Images with bounding boxes
+++++

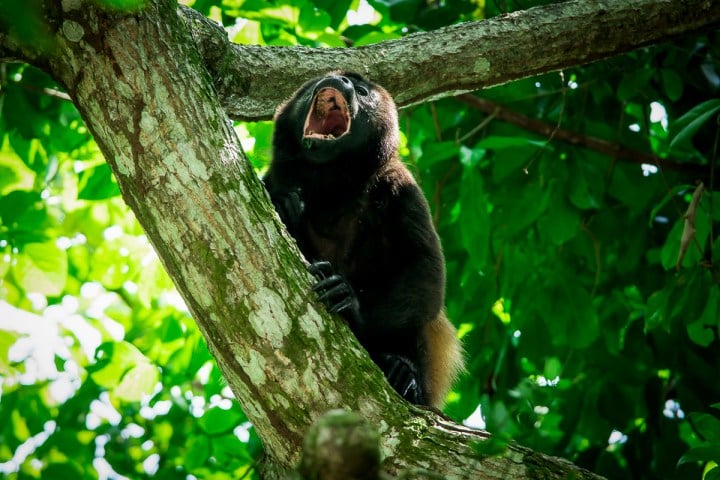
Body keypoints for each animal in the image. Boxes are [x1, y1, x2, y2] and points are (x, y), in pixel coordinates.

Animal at [264, 71, 463, 408]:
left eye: (362, 91)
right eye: (328, 75)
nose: (340, 79)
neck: (330, 184)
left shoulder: (401, 187)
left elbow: (426, 272)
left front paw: (351, 304)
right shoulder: (269, 180)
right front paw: (288, 207)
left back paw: (404, 373)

+++++

What is needed is the number of lines in the data that hold the word "left", and nothing more.

- [Exercise response] 5